Allgemeine Medizinische Infos

Wir haben die Gesamtrichtlinien nach denen Piloten medizinisch bewertet werden müssen hier im JAR-FCL3 Originaltext für Sie hinterlegt: http://www.mfu-wien.at/joomla_17/dokumente/jarfcl3.pdf. Bitte beachten Sie beim lesen immer den Unterschied zwischen Berufspilot und Privatpilot.

Mythen und Geschichten gibt es ja um die medizinischen Voraussetzungen zur Pilotenausbildung einige. Wir wollen hier mal mit ein paar von diesen Geschichten aufräumen.

1.) Piloten dürfen keine Brillen tragen!
Das ist natürlich Unsinn.
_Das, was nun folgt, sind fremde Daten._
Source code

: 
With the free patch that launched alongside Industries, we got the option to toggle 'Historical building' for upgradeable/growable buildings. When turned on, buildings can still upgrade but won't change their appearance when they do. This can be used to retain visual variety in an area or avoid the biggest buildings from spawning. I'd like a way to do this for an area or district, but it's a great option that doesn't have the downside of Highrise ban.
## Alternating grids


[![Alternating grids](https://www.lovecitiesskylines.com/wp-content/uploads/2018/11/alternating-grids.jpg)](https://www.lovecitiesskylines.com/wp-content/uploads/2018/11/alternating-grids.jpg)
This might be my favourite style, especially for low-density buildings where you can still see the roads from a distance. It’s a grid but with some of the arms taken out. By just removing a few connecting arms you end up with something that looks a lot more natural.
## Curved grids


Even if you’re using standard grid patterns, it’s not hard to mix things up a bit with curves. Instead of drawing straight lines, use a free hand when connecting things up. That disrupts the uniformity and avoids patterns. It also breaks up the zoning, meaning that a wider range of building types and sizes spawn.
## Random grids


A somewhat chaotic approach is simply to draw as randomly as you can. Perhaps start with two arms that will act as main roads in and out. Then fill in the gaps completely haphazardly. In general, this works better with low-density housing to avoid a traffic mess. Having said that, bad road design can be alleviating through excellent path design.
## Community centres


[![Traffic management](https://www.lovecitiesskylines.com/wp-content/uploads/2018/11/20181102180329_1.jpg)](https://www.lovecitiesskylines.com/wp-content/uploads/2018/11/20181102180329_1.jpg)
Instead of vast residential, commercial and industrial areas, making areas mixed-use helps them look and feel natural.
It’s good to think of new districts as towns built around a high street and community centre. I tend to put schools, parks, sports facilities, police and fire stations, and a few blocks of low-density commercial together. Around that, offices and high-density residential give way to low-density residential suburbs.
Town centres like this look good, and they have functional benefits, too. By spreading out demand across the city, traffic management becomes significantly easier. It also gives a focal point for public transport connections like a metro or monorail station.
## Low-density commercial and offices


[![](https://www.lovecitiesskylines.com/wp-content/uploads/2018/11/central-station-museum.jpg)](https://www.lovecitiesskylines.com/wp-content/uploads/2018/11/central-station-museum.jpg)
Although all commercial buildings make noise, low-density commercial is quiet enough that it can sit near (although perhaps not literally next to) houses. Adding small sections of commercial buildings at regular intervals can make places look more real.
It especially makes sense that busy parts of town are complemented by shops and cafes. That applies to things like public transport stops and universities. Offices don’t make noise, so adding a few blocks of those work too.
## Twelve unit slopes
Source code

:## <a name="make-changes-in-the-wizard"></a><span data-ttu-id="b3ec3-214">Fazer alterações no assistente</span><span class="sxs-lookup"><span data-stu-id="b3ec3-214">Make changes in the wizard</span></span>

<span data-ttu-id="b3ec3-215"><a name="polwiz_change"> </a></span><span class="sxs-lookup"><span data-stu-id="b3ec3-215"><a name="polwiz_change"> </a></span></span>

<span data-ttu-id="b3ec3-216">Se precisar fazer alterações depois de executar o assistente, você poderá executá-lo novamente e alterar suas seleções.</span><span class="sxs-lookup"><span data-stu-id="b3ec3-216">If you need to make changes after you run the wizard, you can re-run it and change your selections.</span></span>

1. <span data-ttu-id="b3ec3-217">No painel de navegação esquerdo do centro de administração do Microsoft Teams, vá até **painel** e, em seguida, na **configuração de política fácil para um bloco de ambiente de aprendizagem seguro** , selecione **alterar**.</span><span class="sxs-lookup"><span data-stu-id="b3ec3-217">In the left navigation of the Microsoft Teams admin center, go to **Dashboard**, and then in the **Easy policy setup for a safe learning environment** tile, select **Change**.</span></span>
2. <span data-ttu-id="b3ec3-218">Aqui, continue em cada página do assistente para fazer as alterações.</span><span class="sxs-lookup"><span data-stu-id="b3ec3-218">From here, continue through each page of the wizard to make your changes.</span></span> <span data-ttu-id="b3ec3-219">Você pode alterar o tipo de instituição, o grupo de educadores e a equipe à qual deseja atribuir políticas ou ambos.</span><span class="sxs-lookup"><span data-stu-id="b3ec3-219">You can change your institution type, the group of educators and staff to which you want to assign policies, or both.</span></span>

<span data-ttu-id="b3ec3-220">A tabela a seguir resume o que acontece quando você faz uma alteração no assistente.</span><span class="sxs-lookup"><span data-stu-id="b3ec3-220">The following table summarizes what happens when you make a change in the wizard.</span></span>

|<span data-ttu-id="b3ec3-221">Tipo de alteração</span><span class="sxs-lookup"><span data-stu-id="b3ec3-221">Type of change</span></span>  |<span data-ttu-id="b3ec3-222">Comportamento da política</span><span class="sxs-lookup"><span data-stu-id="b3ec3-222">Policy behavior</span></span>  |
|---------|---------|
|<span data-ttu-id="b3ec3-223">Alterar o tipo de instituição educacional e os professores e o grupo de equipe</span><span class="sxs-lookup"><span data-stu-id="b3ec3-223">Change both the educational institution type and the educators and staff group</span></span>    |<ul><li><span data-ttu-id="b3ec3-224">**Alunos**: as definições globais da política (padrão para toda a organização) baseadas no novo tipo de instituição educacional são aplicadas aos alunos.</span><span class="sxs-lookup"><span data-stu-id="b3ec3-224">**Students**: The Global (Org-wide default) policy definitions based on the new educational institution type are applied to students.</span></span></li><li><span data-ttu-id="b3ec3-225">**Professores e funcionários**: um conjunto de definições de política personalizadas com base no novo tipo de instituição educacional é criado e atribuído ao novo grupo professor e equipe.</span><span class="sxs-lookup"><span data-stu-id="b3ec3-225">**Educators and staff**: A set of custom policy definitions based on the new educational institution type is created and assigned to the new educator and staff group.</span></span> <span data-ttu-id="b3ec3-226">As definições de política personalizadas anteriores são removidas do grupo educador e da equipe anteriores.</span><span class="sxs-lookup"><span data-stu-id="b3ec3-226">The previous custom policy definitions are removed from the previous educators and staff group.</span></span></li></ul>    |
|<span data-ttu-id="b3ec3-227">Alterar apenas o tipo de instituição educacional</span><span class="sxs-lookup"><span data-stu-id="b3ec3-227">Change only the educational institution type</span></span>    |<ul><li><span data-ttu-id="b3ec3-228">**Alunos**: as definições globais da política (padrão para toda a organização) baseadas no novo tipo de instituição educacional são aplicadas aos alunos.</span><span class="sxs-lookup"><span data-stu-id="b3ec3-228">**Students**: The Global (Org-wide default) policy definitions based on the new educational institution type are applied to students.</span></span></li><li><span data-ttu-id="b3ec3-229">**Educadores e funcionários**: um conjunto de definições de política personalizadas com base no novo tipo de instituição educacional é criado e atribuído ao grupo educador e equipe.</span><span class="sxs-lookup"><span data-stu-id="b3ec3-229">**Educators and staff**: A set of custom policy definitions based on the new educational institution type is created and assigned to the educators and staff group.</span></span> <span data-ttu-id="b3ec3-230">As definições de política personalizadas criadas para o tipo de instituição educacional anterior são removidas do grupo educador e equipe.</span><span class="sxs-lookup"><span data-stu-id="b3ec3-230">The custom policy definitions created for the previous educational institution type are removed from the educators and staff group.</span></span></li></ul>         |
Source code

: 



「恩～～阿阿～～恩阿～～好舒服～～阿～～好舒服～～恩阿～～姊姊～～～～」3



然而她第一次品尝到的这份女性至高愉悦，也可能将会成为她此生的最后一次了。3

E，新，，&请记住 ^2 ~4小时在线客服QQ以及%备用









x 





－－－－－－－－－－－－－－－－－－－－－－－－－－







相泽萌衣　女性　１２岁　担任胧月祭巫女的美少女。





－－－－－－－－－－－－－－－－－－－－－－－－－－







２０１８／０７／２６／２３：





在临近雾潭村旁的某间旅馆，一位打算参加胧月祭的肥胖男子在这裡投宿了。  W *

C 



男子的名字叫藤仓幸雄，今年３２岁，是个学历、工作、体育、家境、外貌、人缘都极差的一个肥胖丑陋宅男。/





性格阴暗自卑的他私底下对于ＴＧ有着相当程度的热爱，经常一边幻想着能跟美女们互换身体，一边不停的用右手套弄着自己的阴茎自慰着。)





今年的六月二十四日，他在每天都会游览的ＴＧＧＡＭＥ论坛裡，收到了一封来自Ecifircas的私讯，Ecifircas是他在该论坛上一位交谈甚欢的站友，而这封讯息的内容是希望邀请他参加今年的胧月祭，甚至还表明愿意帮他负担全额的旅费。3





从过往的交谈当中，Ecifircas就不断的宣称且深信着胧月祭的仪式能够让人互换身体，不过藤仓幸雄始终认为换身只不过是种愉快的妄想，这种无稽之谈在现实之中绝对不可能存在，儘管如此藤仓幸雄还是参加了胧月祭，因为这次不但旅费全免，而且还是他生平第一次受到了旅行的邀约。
Piloten dürfen sehr wohl Brillen und Kontaktlinsen tragen, und sowohl kurz- als auch weitsichtig sein. Das gilt sowohl für Privatpiloten als auch für Berufspiloten. Eventuell ein Problem könnte die Tauglichkeitsfeststellung bei Farbsehfehlern werden. In diesem (oder eigentlich in jedem Fall) ist es ratsam die medizinische Tauglichkeitsuntersuchung vor Beginn der Ausbildung zu absolvieren, um später Enttäuschungen zu vermeiden.

2.) Piloten dürfen keine Zahnplomben haben.
Ebenfalls eine Behauptung aus dem Reich der Märchen. Für die Erlangung einer medizinischen Tauglichkeitsstufe 1 oder 2 (Berufs- oder Privatpilot) spielt die Anzahl Ihrer Zahnfüllungen keine Rolle. Der Zustand der Zähne ist zwar durchaus Teil der Untersuchung es wird hier aber nur der allgemeine Zustand begutachtet weil dieser ja bekannter Weise auch Auswirkung auf den Gesundheitszustand des restlichen Körpers hat. Nachdem man davon ausgehen kann das niemand gerne Zahnschmerzen hat, ist ein regelmäßiger Besuch beim Zahnarzt empfehlenswert, geprüft wird dieser aber für das EASA Medical nicht. Für Berufspiloten mit unkorrigierten Zahnproblemen könnte dies allerdings bei Selektionen von Fluglinien durchaus zu einem Problem werden. Für die Ausbildung spielt es jedoch an sich keine Rolle.

3.) Nur junge Menschen können überhaupt Piloten werden.
Entspricht natürlich auch nicht der Wahrheit. Wir haben einige Piloten die sich den Traum vom Fliegen erst sehr spät erfüllt haben, teilweise erst mit weit über 50 Jahren oder gar erst zum Pensionsantritt damit begonnen haben, und bis ins hohe Alter fliegen. Voraussetzung dafür sind die jährlichen (oder halbjährlichen) Gesundheitsuntersuchungen.